» **RECORDS**
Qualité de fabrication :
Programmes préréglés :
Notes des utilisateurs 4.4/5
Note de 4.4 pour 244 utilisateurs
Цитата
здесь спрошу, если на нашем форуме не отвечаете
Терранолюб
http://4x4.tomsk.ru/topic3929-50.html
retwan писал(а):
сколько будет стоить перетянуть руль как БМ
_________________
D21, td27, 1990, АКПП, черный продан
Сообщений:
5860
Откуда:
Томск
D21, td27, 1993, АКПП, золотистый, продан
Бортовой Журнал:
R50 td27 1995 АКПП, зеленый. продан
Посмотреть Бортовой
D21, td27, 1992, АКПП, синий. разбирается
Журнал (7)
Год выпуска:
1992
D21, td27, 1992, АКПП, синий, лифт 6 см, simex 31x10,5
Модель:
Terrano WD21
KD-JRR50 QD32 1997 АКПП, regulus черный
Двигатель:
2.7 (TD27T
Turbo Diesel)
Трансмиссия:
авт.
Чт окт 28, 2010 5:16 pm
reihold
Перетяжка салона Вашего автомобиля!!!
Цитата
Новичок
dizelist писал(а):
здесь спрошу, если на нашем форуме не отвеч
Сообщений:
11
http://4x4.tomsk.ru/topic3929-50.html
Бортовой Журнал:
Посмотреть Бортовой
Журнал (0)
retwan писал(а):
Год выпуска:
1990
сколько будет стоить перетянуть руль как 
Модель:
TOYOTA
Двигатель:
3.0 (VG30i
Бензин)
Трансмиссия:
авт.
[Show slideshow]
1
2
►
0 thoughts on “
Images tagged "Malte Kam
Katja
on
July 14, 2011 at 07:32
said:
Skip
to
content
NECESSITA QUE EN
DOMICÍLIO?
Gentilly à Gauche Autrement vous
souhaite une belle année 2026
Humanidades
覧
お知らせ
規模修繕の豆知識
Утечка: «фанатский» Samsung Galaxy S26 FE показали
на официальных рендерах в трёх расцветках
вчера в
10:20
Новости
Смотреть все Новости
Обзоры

» **TASK STATEMENT**
State the count of lines in the data holding the word "будет", adding nothing to it.

» **FINISHED TASK**
2